Have you been inspired by western movies/soaps in your writing?

No, not at all. I hardly watch English movies and have not had the time to follow a soap regularly either. If at all, I refer to my own collection of stories.

Do you write in English or Hindi?

In English and that's mainly because I've been habituated to writing in this language. Once the screenplay is ready, the dialogue writers take over and write the dialogues in Hindi. But there are places where I feel a particular dialogue would produce the right impact and make a short note of it for the dialogue writers.

But I am fairly comfortable with Hindi also. I've written the lyrics of the title songs of Panaah and Kya Aap Khush Hai.

Does writing require isolation from people for long hours in order to concentrate?

Not really. Only when I am developing the story I need about two hours of unhindered concentration. Otherwise while writing the screenplay, I can manage with a few disturbances. I don't mind helping out my kids with their homework or receiving phone calls even when I'm writing. In fact I like the feel of people around me. I would find it awkward to write the whole night, like I've heard some writers do.

What kind of a writing schedule do you follow?

See, I have a few in-days and a few out-days (laughs). Out days are when I like all my meetings for the week scheduled. On these days I am out of home the whole day and on returning home in the evening, I don't think about work. 'In Days' are when I am at home the whole day and I write. I might write for a couple of hours in the morning, a couple in the afternoon and depending on my mood, a couple in the evening. In between, I try to give as much attention to my kids as possible.

Many writers feel that the authenticity of what they have visualised gets eroded at times if the director has different ideas? Have you ever felt the same?

Yes I have. But it works the other way also. Sometimes I have seen that a particular scene has come out much better than I've expected, thanks to the director's improvisation. I guess a little bit of shift for better or worse is inevitable unless the same person is writing and directing.

But doesn't that tempt you to don the mantle of a director yourself?

Oh, I would love to direct. But again I need to learn the nuances of the job.

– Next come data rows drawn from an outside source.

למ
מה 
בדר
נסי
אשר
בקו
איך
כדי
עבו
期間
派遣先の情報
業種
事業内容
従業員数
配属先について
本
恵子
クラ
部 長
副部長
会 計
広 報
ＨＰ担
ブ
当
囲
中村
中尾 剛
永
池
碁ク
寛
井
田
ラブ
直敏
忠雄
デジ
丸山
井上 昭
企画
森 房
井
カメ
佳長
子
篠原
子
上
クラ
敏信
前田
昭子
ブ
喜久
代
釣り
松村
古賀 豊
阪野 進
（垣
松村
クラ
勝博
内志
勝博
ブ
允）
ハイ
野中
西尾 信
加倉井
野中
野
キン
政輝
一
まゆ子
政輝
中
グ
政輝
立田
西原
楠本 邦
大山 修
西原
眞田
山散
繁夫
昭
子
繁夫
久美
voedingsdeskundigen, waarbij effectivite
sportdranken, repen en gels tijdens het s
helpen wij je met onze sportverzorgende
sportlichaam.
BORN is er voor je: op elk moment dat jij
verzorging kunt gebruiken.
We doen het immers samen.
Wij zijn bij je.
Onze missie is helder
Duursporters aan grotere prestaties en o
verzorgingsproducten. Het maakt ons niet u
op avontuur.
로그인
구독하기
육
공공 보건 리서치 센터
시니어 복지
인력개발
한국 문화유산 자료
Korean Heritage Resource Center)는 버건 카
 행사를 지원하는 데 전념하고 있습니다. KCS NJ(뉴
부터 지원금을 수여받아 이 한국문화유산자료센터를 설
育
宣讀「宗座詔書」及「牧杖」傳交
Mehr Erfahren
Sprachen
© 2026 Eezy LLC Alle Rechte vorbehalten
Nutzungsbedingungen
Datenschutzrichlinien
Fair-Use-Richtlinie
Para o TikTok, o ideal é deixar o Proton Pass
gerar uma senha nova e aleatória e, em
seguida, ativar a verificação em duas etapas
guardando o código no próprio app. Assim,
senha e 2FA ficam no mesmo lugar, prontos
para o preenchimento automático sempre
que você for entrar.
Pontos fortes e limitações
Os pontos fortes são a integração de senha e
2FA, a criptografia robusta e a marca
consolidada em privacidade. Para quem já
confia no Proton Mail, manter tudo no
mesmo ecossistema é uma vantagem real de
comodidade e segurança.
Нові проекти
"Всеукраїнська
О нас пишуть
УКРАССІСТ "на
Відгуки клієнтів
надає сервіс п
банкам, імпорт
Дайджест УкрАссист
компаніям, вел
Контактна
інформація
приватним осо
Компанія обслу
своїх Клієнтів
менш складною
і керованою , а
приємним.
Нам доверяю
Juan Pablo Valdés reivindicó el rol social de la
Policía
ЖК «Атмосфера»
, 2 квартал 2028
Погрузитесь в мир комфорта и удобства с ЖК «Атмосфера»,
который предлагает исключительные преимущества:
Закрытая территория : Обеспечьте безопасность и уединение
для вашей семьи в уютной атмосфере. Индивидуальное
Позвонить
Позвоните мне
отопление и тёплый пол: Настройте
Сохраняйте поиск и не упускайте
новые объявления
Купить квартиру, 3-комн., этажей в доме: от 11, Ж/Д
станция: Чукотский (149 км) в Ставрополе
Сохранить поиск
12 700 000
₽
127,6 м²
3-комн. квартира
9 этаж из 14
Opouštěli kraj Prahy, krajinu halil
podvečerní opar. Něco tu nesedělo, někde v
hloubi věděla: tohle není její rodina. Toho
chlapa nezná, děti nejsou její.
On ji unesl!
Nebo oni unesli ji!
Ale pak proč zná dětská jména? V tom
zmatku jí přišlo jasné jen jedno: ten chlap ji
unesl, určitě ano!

With the amount of writing I am doing nowadays, that is not possible at the moment.

How is writing for a serial different from writing for a movie?

There is a lot of differences. On TV, due to budgetary constraints, the visual aspect has to be limited. As a writer, I need to keep this in mind when I develop situations. This is not the case with movies. Again, like I've said before, on TV all characters need to have some shades of grey whereas in movies the protagonists generally symbolise moral correctness. TV requires you to carve out umpteen plots and subplots whereas movies require you to compress all your ideas in a few scenes.

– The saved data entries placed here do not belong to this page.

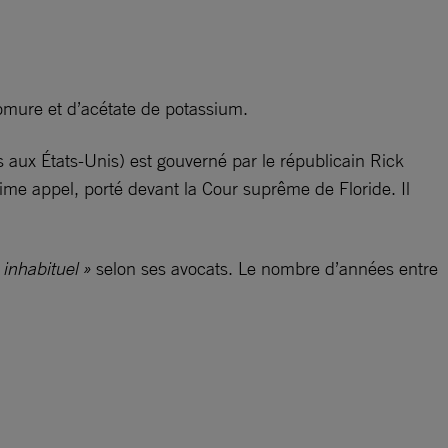
romure et d’acétate de potassium.
s aux États-Unis) est gouverné par le républicain Rick
time appel, porté devant la Cour suprême de Floride. Il
 inhabituel »
selon ses avocats. Le nombre d’années entre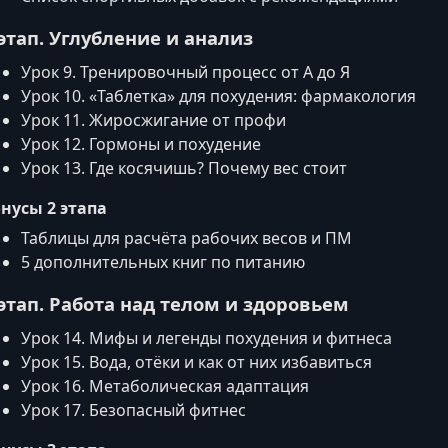
 этап. Углубление и анализ
Урок 9. Тренировочный процесс от А до Я
Урок 10. «Таблетка» для похудения: фармакология
Урок 11. Жиросжигание от профи
Урок 12. Гормоны и похудение
Урок 13. Где косячишь? Почему вес стоит
нусы 2 этапа
Таблицы для расчёта рабочих весов и ПМ
5 дополнительных книг по питанию
 этап. Работа над телом и здоровьем
Урок 14. Мифы и легенды похудения и фитнеса
Урок 15. Вода, отёки и как от них избавиться
Урок 16. Метаболическая адаптация
Урок 17. Безопасный фитнес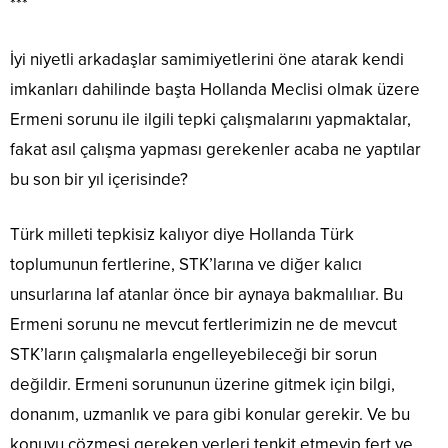
***
İyi niyetli arkadaşlar samimiyetlerini öne atarak kendi
imkanları dahilinde başta Hollanda Meclisi olmak üzere
Ermeni sorunu ile ilgili tepki çalışmalarını yapmaktalar,
fakat asıl çalışma yapması gerekenler acaba ne yaptılar
bu son bir yıl içerisinde?
Türk milleti tepkisiz kalıyor diye Hollanda Türk
toplumunun fertlerine, STK’larına ve diğer kalıcı
unsurlarına laf atanlar önce bir aynaya bakmalılıar. Bu
Ermeni sorunu ne mevcut fertlerimizin ne de mevcut
STK’ların çalışmalarla engelleyebileceği bir sorun
değildir. Ermeni sorununun üzerine gitmek için bilgi,
donanım, uzmanlık ve para gibi konular gerekir. Ve bu
konuyu çözmesi gereken yerleri tenkit etmeyip fert ve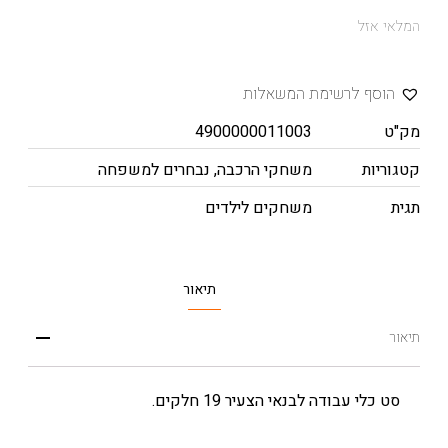
המלאי אזל
הוסף לרשימת המשאלות
מק"ט
4900000011003
קטגוריות
משחקי הרכבה
,
נבחרים למשפחה
תגית
משחקים לילדים
תיאור
תיאור
סט כלי עבודה לבנאי הצעיר 19 חלקים.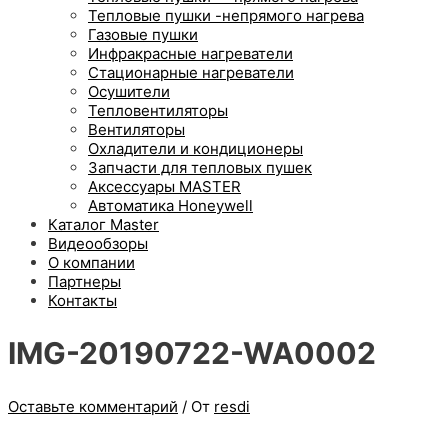
Тепловые пушки -непрямого нагрева
Газовые пушки
Инфракрасные нагреватели
Стационарные нагреватели
Осушители
Тепловентиляторы
Вентиляторы
Охладители и кондиционеры
Запчасти для тепловых пушек
Аксессуары MASTER
Автоматика Honeywell
Каталог Master
Видеообзоры
О компании
Партнеры
Контакты
IMG-20190722-WA0002
Оставьте комментарий
/ От
resdi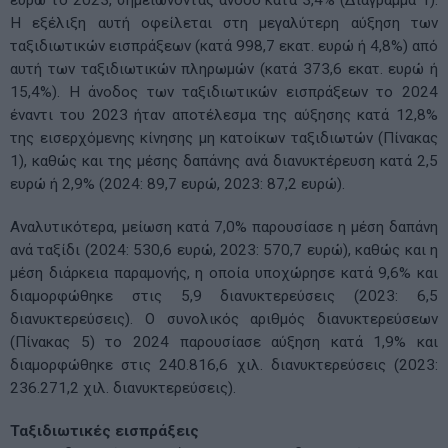
Η εξέλιξη αυτή οφείλεται στη μεγαλύτερη αύξηση των
ταξιδιωτικών εισπράξεων (κατά 998,7 εκατ. ευρώ ή 4,8%) από
αυτή των ταξιδιωτικών πληρωμών (κατά 373,6 εκατ. ευρώ ή
15,4%). Η άνοδος των ταξιδιωτικών εισπράξεων το 2024
έναντι του 2023 ήταν αποτέλεσμα της αύξησης κατά 12,8%
της εισερχόμενης κίνησης μη κατοίκων ταξιδιωτών (Πίνακας
1), καθώς και της μέσης δαπάνης ανά διανυκτέρευση κατά 2,5
ευρώ ή 2,9% (2024: 89,7 ευρώ, 2023: 87,2 ευρώ).
Αναλυτικότερα, μείωση κατά 7,0% παρουσίασε η μέση δαπάνη
ανά ταξίδι (2024: 530,6 ευρώ, 2023: 570,7 ευρώ), καθώς και η
μέση διάρκεια παραμονής, η οποία υποχώρησε κατά 9,6% και
διαμορφώθηκε στις 5,9 διανυκτερεύσεις (2023: 6,5
διανυκτερεύσεις). Ο συνολικός αριθμός διανυκτερεύσεων
(Πίνακας 5) το 2024 παρουσίασε αύξηση κατά 1,9% και
διαμορφώθηκε στις 240.816,6 χιλ. διανυκτερεύσεις (2023:
236.271,2 χιλ. διανυκτερεύσεις).
Ταξιδιωτικές εισπράξεις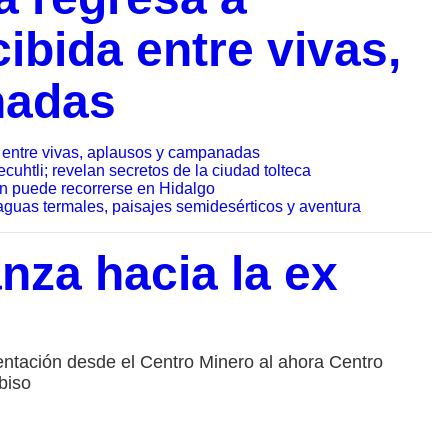
ibida entre vivas,
nadas
 entre vivas, aplausos y campanadas
cuhtli; revelan secretos de la ciudad tolteca
ún puede recorrerse en Hidalgo
aguas termales, paisajes semidesérticos y aventura
nza hacia la ex
entación desde el Centro Minero al ahora Centro
biso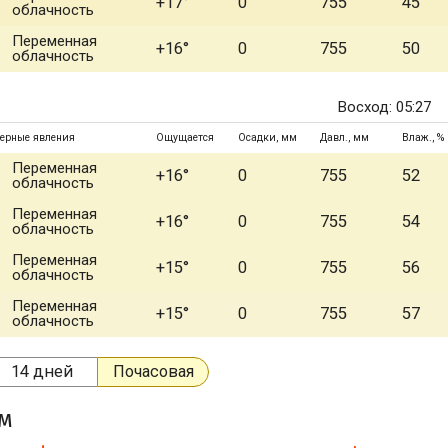
+17°
0
755
45
облачность
Переменная
+16°
0
755
50
облачность
Восход: 05:27
ерные явления
Ощущается
Осадки, мм
Давл., мм
Влаж., %
Переменная
+16°
0
755
52
облачность
Переменная
+16°
0
755
54
облачность
Переменная
+15°
0
755
56
облачность
Переменная
+15°
0
755
57
облачность
14 дней
Почасовая
ом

What do you feel of the present dominance of daily soaps from the writer's perspective?

Well, I haven't written one but I believe it is very tough and demanding.

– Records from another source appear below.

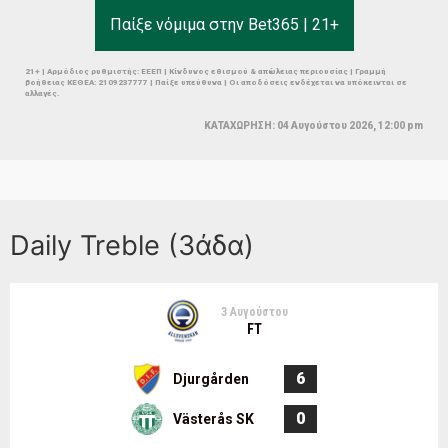
Παίξε νόμιμα στην Bet365 | 21+
21+ | Αρμόδιος ρυθμιστής: ΕΕΕΠ | Κίνδυνος εθισμού & απώλειας περιουσίας | Γραμμή
βοήθειας ΚΕΘΕΑ: 2109237777 | Παίξε υπεύθυνα | Οι αποδόσεις ενδέχεται να υπόκεινται σε
αλλαγές.
ΚΑΤΑΧΩΡΗΣΗ: 04 Αυγούστου 2026, 12:00 pm
Daily Treble (3άδα)
3 Αυγούστου
FT
6
Djurgården
0
Västerås SK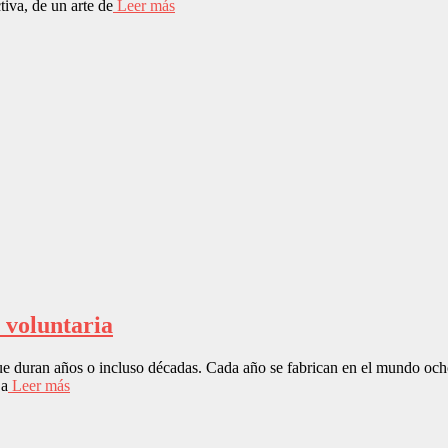
tiva, de un arte de
Leer más
 voluntaria
ue duran años o incluso décadas. Cada año se fabrican en el mundo och
 a
Leer más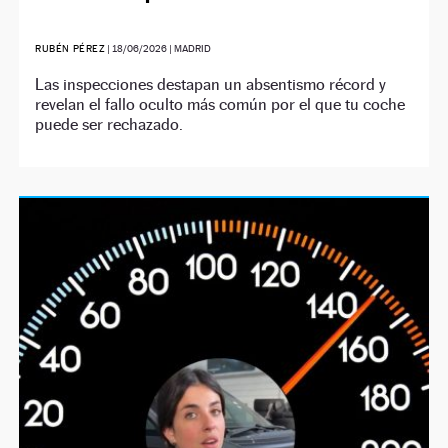
RUBÉN PÉREZ
|
18/06/2026
| MADRID
Las inspecciones destapan un absentismo récord y
revelan el fallo oculto más común por el que tu coche
puede ser rechazado.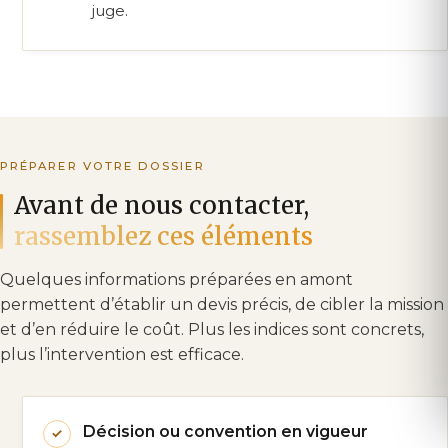
juge.
PRÉPARER VOTRE DOSSIER
Avant de nous contacter,
rassemblez ces éléments
Quelques informations préparées en amont
permettent d’établir un devis précis, de cibler la mission
et d’en réduire le coût. Plus les indices sont concrets,
plus l’intervention est efficace.
Décision ou convention en vigueur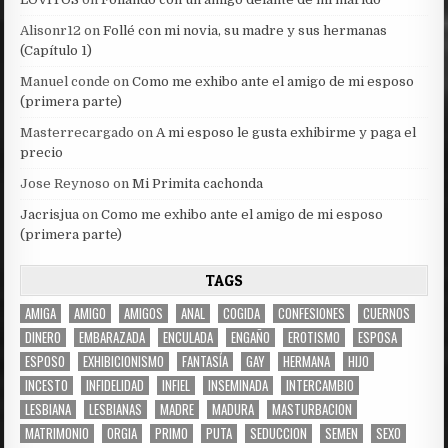
Alisonr12
on
Follé con mi novia, su madre y sus hermanas
(Capítulo 1)
Manuel conde
on
Como me exhibo ante el amigo de mi esposo
(primera parte)
Masterrecargado
on
A mi esposo le gusta exhibirme y paga el
precio
Jose Reynoso
on
Mi Primita cachonda
Jacrisjua
on
Como me exhibo ante el amigo de mi esposo
(primera parte)
TAGS
AMIGA
AMIGO
AMIGOS
ANAL
COGIDA
CONFESIONES
CUERNOS
DINERO
EMBARAZADA
ENCULADA
ENGAÑO
EROTISMO
ESPOSA
ESPOSO
EXHIBICIONISMO
FANTASÍA
GAY
HERMANA
HIJO
INCESTO
INFIDELIDAD
INFIEL
INSEMINADA
INTERCAMBIO
LESBIANA
LESBIANAS
MADRE
MADURA
MASTURBACION
MATRIMONIO
ORGIA
PRIMO
PUTA
SEDUCCION
SEMEN
SEXO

Do you personally watch daily soaps?

Personally, as a viewer, these soaps don't attract me though I do watch them occasionally just to find out what makes them click. But then, we're often told that upper middle class career women are not quite the target audience for these soaps. In fact, I could be writing a daily soap soon just to experience the challenge.

Akash Khurana was recently quoted as saying that there is a) no sincerity and passion in TV writing, b) no absorbing screenplays nowadays. Do you agree?

To a large extent, he is right. But that is also because TV by itself is a very limiting medium. The problem gets compounded when a serial keeps getting extended unnecessarily. For instance, Saans, which started off so well, began to sag when the screenplay of the later episodes had nothing new to offer. If I were writing Saans, I would rather have introduced some fresh characters to maintain the freshness.

Who are your favourite writers?

Krishna Sobti, Ismat Chughtai and Gulzaarsaab.

Which has been the happiest moment of your career?

The telecast of the first episode of Panaah which is my first totally independent work of fiction.

Where do you see yourself ten years down the line?

Having created a niche for myself as a writer of movies, though I wouldn't be quitting television.